> _TASK DIRECTIONS_: Extend the excerpt below about Rogers and the feeding of habituated bears, starting after its last sentence.

> _SELECTED EXCERPT_:
=====
At least two photographs that show mouth-to-mouth feeding, which Rogers critic Jill Lindsey said Rogers called “the bear’s kiss,” have gone public.

Rogers defended the practice, saying it shows that habituated bears aren’t dangerous. He also has said that the wider public “wouldn’t understand” such images, which is why he requested they not be disseminated publicly. It’s unclear to what extent the courses are connected with Rogers’ research. A number of course participants Friday said in social media posts that the two are unrelated. However, the radio collars allow Rogers to quickly locate the bears in the woods, allowing participants an opportunity not only to see a wild bear on a porch, but in its element.

It’s unclear how many people hand- or mouth-fed bears over the years. Earlier in the week, DNR Commissioner Tom Landwehr suggested it could have been as many as 650 since 2002, a figure apparently based on attendance of Rogers’ courses, which are offered at various times throughout the year.
=====
> _DATASET RECORDS_:

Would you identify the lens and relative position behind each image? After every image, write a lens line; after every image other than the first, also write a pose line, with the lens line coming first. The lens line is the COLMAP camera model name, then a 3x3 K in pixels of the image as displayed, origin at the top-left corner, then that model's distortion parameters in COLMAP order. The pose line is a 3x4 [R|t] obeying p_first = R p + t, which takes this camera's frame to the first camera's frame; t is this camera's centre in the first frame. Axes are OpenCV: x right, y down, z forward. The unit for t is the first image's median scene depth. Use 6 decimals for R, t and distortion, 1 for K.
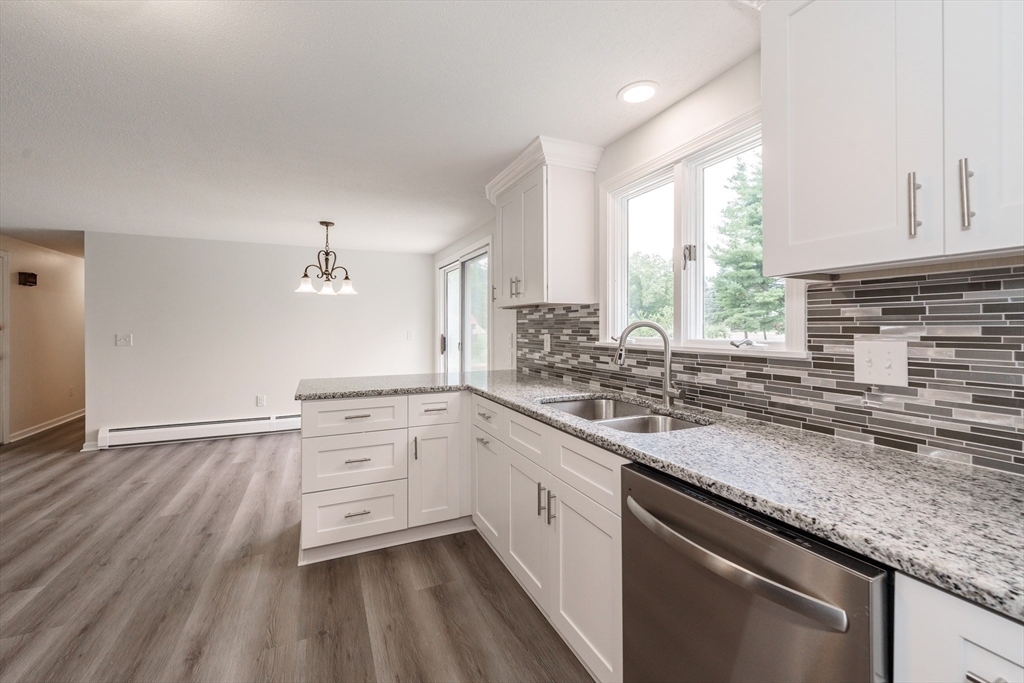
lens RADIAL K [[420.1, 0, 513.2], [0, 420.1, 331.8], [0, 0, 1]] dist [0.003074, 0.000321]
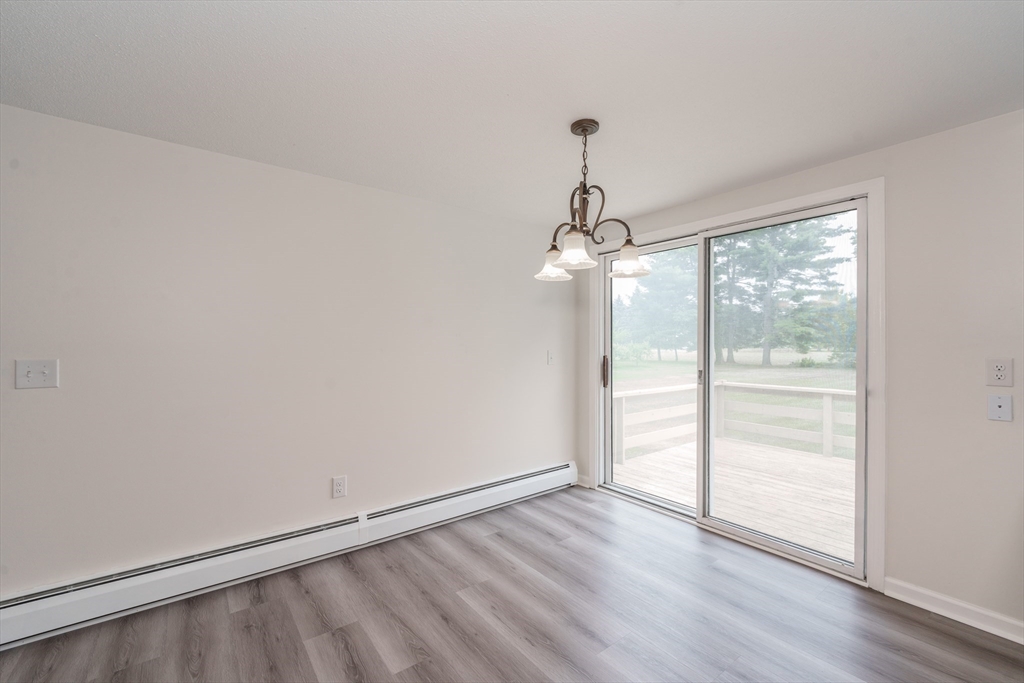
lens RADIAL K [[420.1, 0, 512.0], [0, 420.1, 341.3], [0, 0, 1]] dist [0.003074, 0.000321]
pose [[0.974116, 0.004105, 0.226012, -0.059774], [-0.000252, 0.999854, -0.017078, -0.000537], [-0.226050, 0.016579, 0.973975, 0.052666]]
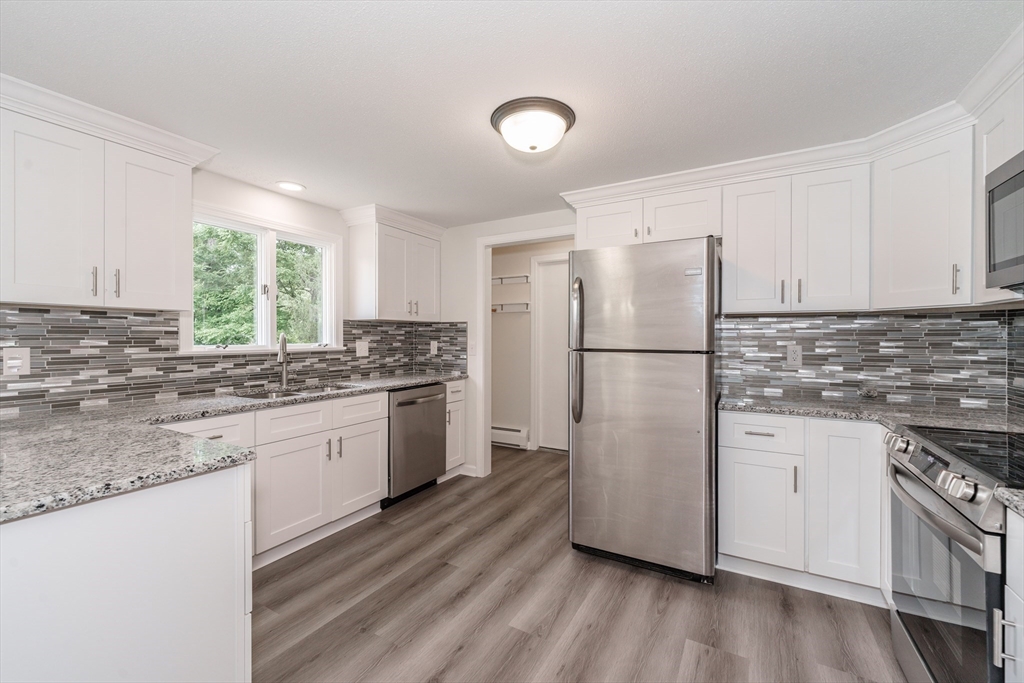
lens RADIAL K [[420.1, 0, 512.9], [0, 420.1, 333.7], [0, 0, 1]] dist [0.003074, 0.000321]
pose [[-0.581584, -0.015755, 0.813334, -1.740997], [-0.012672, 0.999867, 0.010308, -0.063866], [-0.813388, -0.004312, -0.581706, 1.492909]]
=====
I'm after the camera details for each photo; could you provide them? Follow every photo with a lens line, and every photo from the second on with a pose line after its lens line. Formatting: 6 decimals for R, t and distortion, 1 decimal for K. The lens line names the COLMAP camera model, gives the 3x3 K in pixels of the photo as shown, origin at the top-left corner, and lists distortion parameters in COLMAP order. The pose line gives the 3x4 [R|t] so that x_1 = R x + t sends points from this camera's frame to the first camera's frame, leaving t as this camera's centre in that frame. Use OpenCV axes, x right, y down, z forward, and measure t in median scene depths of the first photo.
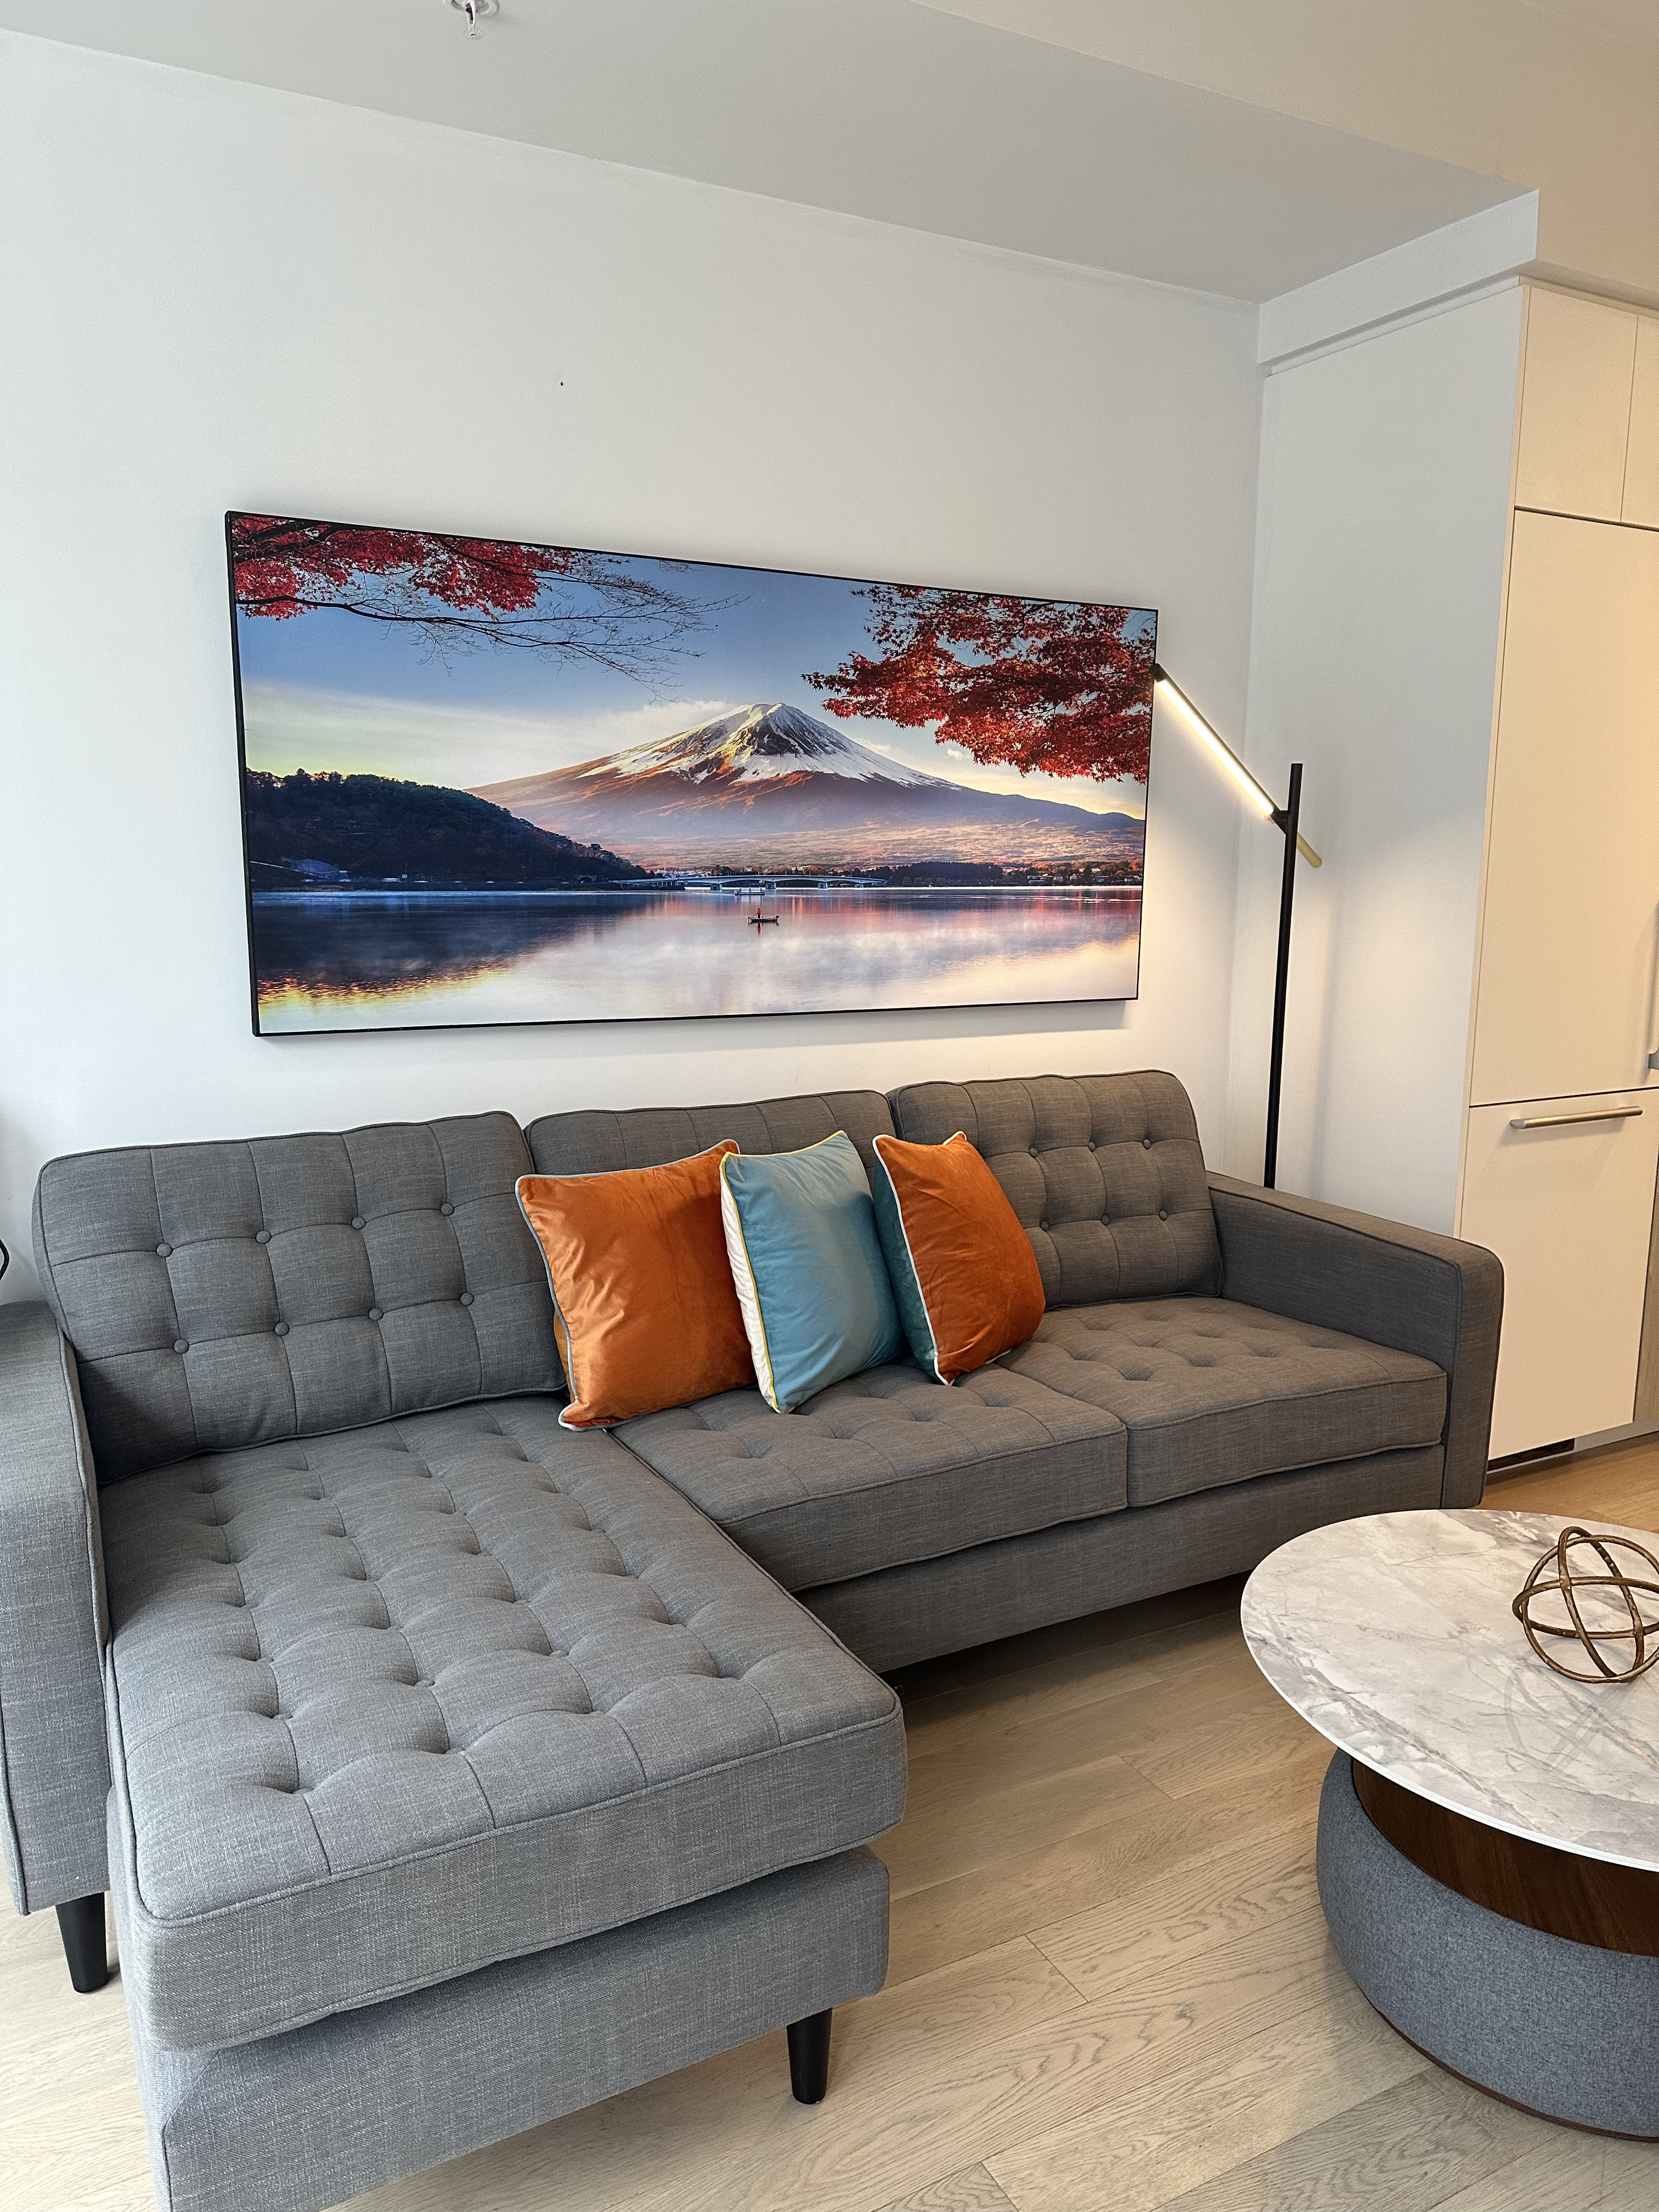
=====
> _EXERCISE RESPONSE_:
Cornicelli said when he began receiving reports, images and videos of the activities in the courses several years ago he became deeply concerned.

“I was convinced he was not doing research. Now I’m starting to see all this public safety stuff,” Cornicelli said. “With Ms. Lindsey, she sent us a lot of pictures. But that was one person from one course. They run eight courses a year. … It makes me think, ‘What else is out there?’ It bothers me a lot.”